Als gesetzloser Robyn Hode beteiligte er sich zusammen mit dem Earl of Lancaster an einer Rebellion gegen den König im Jahr 1322. Edward II. begnadigte ihn aber 1323 und stellte ihn sogar in seine Dienste. Beides wird in den Texten erwähnt, was für Hunters Theorie spricht. Allerdings ist der Name Robert Hood in unterschiedlichen Schreibweisen zu dieser Zeit, wie gesagt, sehr häufig, und so könnte es sich hier auch nur um eine zufällige Namensgleichheit handeln, meinen Kritiker.
Mit Sicherheit ausschließen kann die Wissenschaft heute allerdings, dass Robins große Liebe, die Maid Marian, und auch einer seiner treuesten Wegbegleiter, der fröhliche Mönch Bruder Tuck, von Anfang an mit dabei waren. Beide Charaktere werden in den frühen Texten nicht erwähnt und könnten auf alte französische Quellen beziehungsweise Figuren des volkstümlichen Tanztheaters anlässlich der traditionellen englischen Maifeste zurückgehen.
Rätsel gibt der Forschung hingegen bis heute das legendäre Versteck der Gesetzlosen im tiefen Wald auf. In den frühen Texten ist sowohl von Sherwood als auch von Barnsdale die Rede. Als Versteck eignete sich allerdings der 50 Meilen vom Sherwood Forest entfernte Wald von Barnsdale sehr viel besser. Hier waren nämlich zur Zeit Robin Hoods keinerlei Patrouillen von Förstern zu befürchten, denn dieser Wald stand im Gegensatz zum Sherwood Forest damals nicht unter königlicher Obhut. Barnsdale Forest war zudem dunkel, dicht und undurchdringlich. Hier konnte der Spur Robin Hoods niemand folgen.
Britische Archäologen und Historiker sind vor über zehn Jahren auf eine andere Spur gestoßen, die ebenfalls von Sherwood Forest wegführt. In einem Dorf nahe der Stadt Sheffield haben sie die Ruinen eines kleinen Familienschlosses ausgegraben, in dem der sagenumwobene Kämpfer gewohnt haben soll. Er sei demnach der Sohn eines englischen Edelmanns gewesen, der gegen die normannischen Herrscher gekämpft habe.
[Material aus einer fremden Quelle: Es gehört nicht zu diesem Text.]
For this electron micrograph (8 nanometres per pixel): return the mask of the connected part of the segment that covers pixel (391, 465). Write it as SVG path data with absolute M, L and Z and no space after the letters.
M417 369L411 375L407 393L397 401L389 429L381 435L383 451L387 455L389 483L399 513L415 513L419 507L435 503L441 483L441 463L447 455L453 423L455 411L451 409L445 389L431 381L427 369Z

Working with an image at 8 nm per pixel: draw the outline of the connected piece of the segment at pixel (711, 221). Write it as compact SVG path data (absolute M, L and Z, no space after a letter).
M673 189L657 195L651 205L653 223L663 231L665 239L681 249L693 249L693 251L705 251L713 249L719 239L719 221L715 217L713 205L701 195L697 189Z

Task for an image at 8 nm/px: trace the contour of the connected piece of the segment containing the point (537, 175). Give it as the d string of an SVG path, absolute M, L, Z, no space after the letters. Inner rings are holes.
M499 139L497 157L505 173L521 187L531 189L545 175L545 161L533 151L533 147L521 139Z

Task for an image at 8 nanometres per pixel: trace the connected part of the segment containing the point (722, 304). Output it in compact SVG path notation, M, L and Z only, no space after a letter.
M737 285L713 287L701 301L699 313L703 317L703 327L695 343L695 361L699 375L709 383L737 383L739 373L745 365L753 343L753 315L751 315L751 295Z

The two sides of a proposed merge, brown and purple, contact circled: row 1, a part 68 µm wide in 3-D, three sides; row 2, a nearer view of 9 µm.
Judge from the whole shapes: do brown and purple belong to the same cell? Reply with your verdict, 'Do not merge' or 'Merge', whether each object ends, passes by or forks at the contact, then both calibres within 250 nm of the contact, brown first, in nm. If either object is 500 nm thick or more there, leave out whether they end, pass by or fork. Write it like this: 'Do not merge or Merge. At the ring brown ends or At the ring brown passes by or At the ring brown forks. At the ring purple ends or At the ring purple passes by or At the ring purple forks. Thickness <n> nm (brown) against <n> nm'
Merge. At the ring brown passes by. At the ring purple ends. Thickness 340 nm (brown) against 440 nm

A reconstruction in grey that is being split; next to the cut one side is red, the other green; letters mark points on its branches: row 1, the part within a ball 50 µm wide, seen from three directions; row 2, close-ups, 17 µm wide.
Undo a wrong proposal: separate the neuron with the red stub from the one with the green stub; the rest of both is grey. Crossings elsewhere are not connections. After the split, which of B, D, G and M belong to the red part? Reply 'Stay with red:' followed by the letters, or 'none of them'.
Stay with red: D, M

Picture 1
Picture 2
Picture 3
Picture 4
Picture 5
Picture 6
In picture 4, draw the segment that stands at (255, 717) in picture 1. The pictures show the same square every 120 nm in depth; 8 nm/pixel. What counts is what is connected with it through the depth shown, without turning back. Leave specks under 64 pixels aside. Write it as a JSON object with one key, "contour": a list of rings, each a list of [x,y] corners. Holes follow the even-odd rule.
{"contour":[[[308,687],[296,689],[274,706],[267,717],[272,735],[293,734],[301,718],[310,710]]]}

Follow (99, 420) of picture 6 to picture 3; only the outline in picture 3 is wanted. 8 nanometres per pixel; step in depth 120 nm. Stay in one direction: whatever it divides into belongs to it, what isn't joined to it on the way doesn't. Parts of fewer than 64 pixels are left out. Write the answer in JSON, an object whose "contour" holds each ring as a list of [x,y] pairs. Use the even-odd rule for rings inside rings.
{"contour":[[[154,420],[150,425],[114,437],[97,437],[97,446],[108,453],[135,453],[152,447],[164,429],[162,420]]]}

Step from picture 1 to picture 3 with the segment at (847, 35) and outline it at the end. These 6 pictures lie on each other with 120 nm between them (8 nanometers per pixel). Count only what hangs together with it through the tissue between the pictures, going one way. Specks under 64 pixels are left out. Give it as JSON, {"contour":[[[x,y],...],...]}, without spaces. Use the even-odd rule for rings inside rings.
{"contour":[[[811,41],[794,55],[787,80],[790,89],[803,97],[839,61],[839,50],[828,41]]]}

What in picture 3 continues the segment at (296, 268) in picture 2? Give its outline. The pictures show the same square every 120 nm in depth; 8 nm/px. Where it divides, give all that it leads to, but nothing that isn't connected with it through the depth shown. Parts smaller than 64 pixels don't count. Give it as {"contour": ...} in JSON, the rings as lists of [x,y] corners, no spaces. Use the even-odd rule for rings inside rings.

Wenn das stimmt, lag das Einsatzgebiet des grünen Bogenschützen gar nicht im Wald rings um Nottingham, sondern in der nördlichen Nachbargrafschaft Yorkshire. Die Fundamente, die in dem Dorf Bolsterstone ausgegraben wurden, liegen 85 Kilometer vom legendären Sherwood Forest entfernt. Indes: Reste von Flitzbögen, Pfeilspitzen oder Hutfedern wurden nicht gefunden. Robin Hood bleibt ein Rätsel.